# [Instructions for the task]
Set down a faithful copy of every record below, with no images.
........
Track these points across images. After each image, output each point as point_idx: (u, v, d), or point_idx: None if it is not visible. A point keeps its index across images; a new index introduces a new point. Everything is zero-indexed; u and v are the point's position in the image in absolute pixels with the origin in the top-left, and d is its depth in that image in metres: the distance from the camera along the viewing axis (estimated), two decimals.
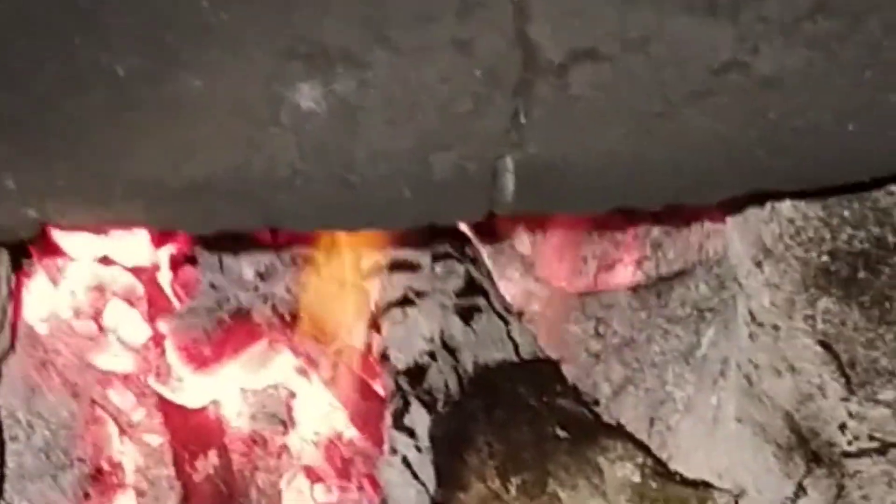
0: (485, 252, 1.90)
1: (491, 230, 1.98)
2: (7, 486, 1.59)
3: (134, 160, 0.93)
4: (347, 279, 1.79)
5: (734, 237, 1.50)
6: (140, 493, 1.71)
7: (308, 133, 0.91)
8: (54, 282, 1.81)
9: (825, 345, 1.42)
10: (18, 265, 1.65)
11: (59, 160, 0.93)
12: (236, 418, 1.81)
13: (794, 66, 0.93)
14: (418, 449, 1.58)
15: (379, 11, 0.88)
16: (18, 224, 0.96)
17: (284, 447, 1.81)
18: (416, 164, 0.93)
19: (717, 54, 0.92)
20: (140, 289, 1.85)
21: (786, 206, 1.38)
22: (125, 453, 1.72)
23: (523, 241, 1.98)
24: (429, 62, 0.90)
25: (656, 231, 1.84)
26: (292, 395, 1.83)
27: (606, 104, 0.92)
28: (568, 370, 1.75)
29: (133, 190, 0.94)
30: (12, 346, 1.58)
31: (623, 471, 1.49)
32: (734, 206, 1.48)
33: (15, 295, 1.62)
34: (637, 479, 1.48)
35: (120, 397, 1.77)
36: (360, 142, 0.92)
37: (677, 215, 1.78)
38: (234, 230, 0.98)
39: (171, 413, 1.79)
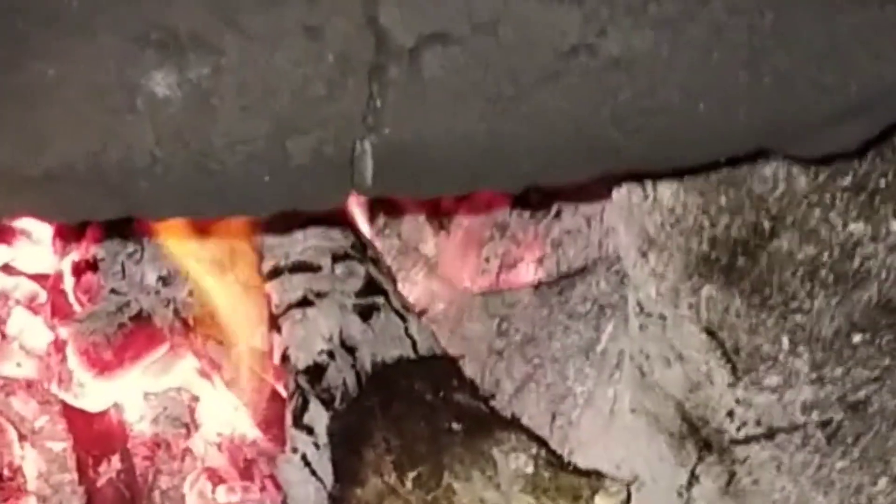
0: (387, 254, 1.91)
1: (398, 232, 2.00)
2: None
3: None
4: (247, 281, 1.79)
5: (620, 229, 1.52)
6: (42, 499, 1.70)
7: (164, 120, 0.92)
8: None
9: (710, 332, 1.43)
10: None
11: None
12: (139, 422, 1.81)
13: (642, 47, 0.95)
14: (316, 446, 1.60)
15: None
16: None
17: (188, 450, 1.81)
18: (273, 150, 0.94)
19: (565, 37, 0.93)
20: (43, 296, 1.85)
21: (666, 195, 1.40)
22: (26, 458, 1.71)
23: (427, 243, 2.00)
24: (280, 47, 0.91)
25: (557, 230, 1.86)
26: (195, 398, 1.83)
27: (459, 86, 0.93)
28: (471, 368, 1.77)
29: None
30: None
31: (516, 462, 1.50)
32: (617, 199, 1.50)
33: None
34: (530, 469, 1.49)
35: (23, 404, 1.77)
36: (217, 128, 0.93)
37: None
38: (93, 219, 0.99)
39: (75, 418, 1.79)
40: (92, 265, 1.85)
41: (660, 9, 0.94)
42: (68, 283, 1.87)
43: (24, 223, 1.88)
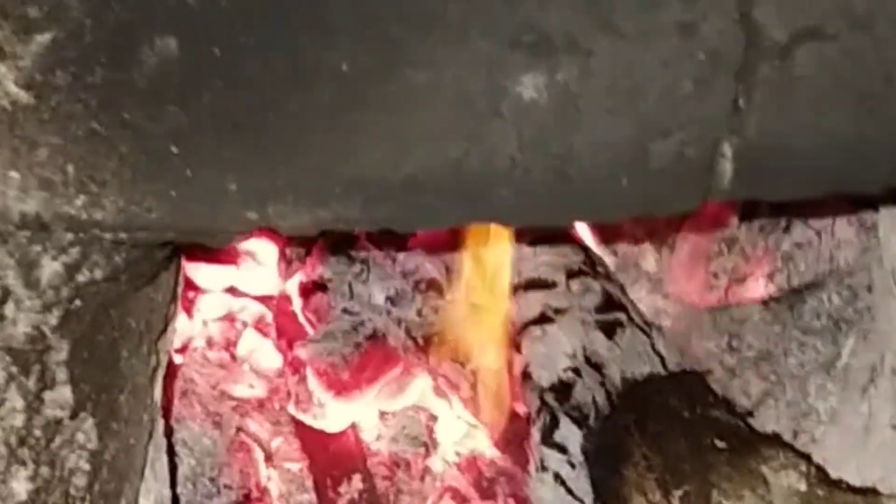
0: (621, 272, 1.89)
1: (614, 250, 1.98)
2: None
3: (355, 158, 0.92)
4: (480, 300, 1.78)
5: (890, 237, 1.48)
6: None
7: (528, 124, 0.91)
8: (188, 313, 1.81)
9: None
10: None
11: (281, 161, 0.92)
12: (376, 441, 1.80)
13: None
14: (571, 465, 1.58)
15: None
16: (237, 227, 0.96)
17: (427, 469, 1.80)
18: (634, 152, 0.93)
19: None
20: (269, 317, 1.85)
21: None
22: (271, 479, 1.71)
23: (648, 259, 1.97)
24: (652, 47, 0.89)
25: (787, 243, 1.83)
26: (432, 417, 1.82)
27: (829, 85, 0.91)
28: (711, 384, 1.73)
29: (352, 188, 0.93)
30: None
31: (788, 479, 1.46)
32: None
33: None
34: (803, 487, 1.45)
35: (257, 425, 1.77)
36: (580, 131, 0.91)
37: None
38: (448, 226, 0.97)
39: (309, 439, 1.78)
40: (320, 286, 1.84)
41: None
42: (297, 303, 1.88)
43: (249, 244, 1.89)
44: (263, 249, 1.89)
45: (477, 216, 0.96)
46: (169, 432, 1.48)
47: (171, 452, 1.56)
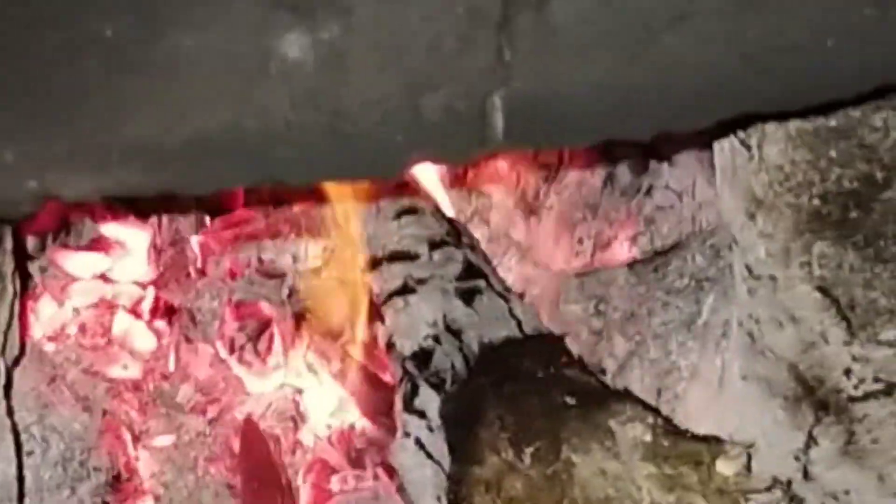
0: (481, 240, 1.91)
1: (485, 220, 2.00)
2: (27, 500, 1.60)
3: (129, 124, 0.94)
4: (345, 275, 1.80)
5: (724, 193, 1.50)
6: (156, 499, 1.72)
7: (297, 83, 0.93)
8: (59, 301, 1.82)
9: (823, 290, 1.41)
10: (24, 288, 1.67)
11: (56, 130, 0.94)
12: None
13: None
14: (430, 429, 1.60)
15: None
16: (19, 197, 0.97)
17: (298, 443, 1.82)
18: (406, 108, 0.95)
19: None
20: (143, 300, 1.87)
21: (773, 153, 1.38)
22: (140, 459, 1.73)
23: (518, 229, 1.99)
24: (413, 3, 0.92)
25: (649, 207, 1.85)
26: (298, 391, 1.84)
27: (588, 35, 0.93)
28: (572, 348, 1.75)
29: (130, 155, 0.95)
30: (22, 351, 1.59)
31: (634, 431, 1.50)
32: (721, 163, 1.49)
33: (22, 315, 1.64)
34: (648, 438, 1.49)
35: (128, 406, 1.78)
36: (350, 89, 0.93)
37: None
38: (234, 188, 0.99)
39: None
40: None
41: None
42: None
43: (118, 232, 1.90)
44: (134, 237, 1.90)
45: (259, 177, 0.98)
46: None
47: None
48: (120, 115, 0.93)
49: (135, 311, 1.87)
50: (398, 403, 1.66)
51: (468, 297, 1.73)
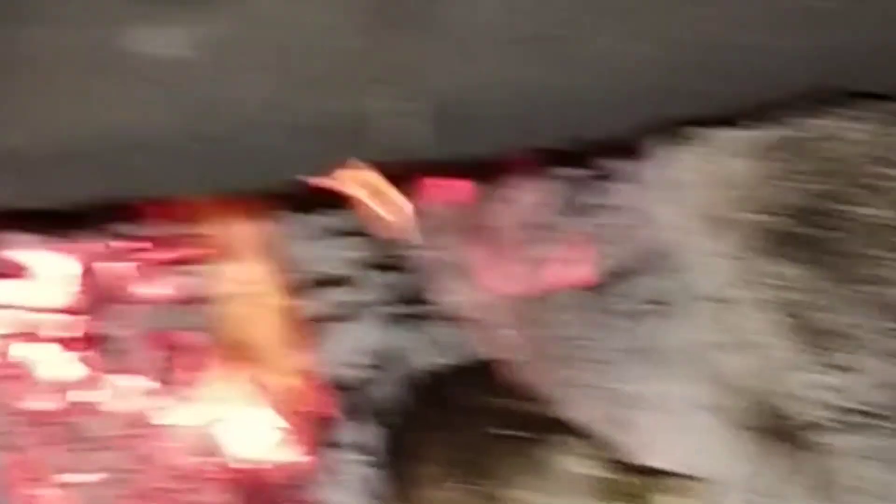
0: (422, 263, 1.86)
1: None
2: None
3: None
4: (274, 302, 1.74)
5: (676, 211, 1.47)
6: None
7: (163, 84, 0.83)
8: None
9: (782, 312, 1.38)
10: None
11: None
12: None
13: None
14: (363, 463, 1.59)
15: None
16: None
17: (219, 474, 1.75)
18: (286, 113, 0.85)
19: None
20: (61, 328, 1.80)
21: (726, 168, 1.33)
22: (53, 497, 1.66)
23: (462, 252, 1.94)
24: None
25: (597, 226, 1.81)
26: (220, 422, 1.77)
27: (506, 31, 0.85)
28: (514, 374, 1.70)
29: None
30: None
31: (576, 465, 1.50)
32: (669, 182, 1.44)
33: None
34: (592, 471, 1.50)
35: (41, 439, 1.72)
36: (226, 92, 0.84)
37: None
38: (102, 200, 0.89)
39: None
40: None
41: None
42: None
........
# [Expected answer]
Track these points across images. After each image, output each point as point_idx: (u, v, d), or point_idx: None if it is not visible. A point keeps its index across images; a new index introduces a new point. Everything is zero-indexed; u and v are the point's position in the image in absolute pixels with the origin in the top-left, and d is its depth in that image in metres: the distance from the camera along the viewing axis (estimated), two decimals.
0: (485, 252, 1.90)
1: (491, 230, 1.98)
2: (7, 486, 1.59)
3: (134, 160, 0.93)
4: (347, 279, 1.79)
5: (734, 237, 1.50)
6: (140, 493, 1.71)
7: (308, 133, 0.91)
8: (54, 282, 1.81)
9: (825, 345, 1.42)
10: (18, 265, 1.65)
11: (59, 160, 0.93)
12: (236, 418, 1.81)
13: (794, 66, 0.93)
14: (418, 449, 1.58)
15: (379, 11, 0.88)
16: (18, 224, 0.96)
17: (284, 447, 1.81)
18: (416, 164, 0.93)
19: (717, 54, 0.92)
20: (140, 289, 1.85)
21: (786, 206, 1.38)
22: (125, 453, 1.72)
23: (523, 241, 1.98)
24: (429, 62, 0.90)
25: (656, 231, 1.84)
26: (292, 395, 1.83)
27: (606, 104, 0.92)
28: (568, 370, 1.75)
29: (133, 190, 0.94)
30: (12, 346, 1.58)
31: (623, 471, 1.49)
32: (734, 206, 1.48)
33: (15, 295, 1.62)
34: (637, 479, 1.48)
35: (120, 397, 1.77)
36: (360, 142, 0.92)
37: (677, 215, 1.78)
38: (234, 230, 0.98)
39: (171, 413, 1.79)
0: (387, 254, 1.91)
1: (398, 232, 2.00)
2: None
3: None
4: (247, 281, 1.79)
5: (620, 229, 1.52)
6: (42, 499, 1.70)
7: (164, 120, 0.92)
8: None
9: (710, 332, 1.43)
10: None
11: None
12: (139, 422, 1.81)
13: (642, 47, 0.95)
14: (316, 446, 1.60)
15: None
16: None
17: (188, 450, 1.81)
18: (273, 150, 0.94)
19: (565, 37, 0.93)
20: (43, 296, 1.85)
21: (666, 195, 1.40)
22: (26, 458, 1.71)
23: (427, 243, 2.00)
24: (280, 47, 0.91)
25: (557, 230, 1.86)
26: (195, 398, 1.83)
27: (459, 86, 0.93)
28: (471, 368, 1.77)
29: None
30: None
31: (516, 462, 1.50)
32: (617, 199, 1.50)
33: None
34: (530, 469, 1.49)
35: (23, 404, 1.77)
36: (217, 128, 0.93)
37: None
38: (93, 219, 0.99)
39: (75, 418, 1.79)
40: (92, 265, 1.85)
41: (660, 9, 0.94)
42: (68, 283, 1.87)
43: (24, 223, 1.88)
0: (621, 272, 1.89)
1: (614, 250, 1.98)
2: None
3: (355, 158, 0.92)
4: (480, 300, 1.78)
5: (890, 237, 1.48)
6: None
7: (528, 124, 0.91)
8: (188, 313, 1.81)
9: None
10: None
11: (281, 161, 0.92)
12: (376, 441, 1.80)
13: None
14: (571, 465, 1.58)
15: None
16: (237, 227, 0.96)
17: (427, 469, 1.80)
18: (634, 152, 0.93)
19: None
20: (269, 317, 1.85)
21: None
22: (271, 479, 1.71)
23: (648, 259, 1.97)
24: (652, 47, 0.89)
25: (787, 243, 1.83)
26: (432, 417, 1.82)
27: (829, 85, 0.91)
28: (711, 384, 1.73)
29: (352, 188, 0.93)
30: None
31: (788, 479, 1.46)
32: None
33: None
34: (803, 487, 1.45)
35: (257, 425, 1.77)
36: (580, 131, 0.91)
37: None
38: (448, 226, 0.97)
39: (309, 439, 1.78)
40: (320, 286, 1.84)
41: None
42: (297, 303, 1.88)
43: (249, 244, 1.89)
44: (263, 249, 1.89)
45: (477, 216, 0.96)
46: (169, 432, 1.48)
47: (171, 452, 1.56)
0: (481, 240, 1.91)
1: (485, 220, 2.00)
2: (27, 500, 1.60)
3: (129, 124, 0.94)
4: (345, 275, 1.80)
5: (724, 193, 1.50)
6: (156, 499, 1.72)
7: (297, 83, 0.93)
8: (59, 301, 1.82)
9: (823, 290, 1.41)
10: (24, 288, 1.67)
11: (56, 130, 0.94)
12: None
13: None
14: (430, 429, 1.60)
15: None
16: (19, 197, 0.97)
17: (298, 443, 1.82)
18: (406, 108, 0.95)
19: None
20: (143, 300, 1.87)
21: (773, 153, 1.38)
22: (140, 459, 1.73)
23: (518, 229, 1.99)
24: (413, 3, 0.92)
25: (649, 207, 1.85)
26: (298, 391, 1.84)
27: (588, 35, 0.93)
28: (572, 348, 1.75)
29: (130, 155, 0.95)
30: (22, 351, 1.59)
31: (634, 431, 1.50)
32: (721, 163, 1.49)
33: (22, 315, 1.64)
34: (648, 438, 1.49)
35: (128, 406, 1.78)
36: (350, 89, 0.93)
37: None
38: (234, 188, 0.99)
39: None
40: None
41: None
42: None
43: (118, 232, 1.90)
44: (134, 237, 1.90)
45: (259, 177, 0.98)
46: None
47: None
48: (120, 115, 0.93)
49: (135, 311, 1.87)
50: (398, 403, 1.66)
51: (468, 297, 1.73)
0: (422, 263, 1.86)
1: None
2: None
3: None
4: (274, 302, 1.74)
5: (676, 211, 1.47)
6: None
7: (163, 84, 0.83)
8: None
9: (782, 312, 1.38)
10: None
11: None
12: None
13: None
14: (363, 463, 1.59)
15: None
16: None
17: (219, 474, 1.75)
18: (286, 113, 0.85)
19: None
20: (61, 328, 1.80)
21: (726, 168, 1.33)
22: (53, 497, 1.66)
23: (462, 252, 1.94)
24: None
25: (597, 226, 1.81)
26: (220, 422, 1.77)
27: (506, 31, 0.85)
28: (514, 374, 1.70)
29: None
30: None
31: (576, 465, 1.50)
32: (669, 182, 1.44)
33: None
34: (592, 471, 1.50)
35: (41, 439, 1.72)
36: (226, 92, 0.84)
37: None
38: (102, 200, 0.89)
39: None
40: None
41: None
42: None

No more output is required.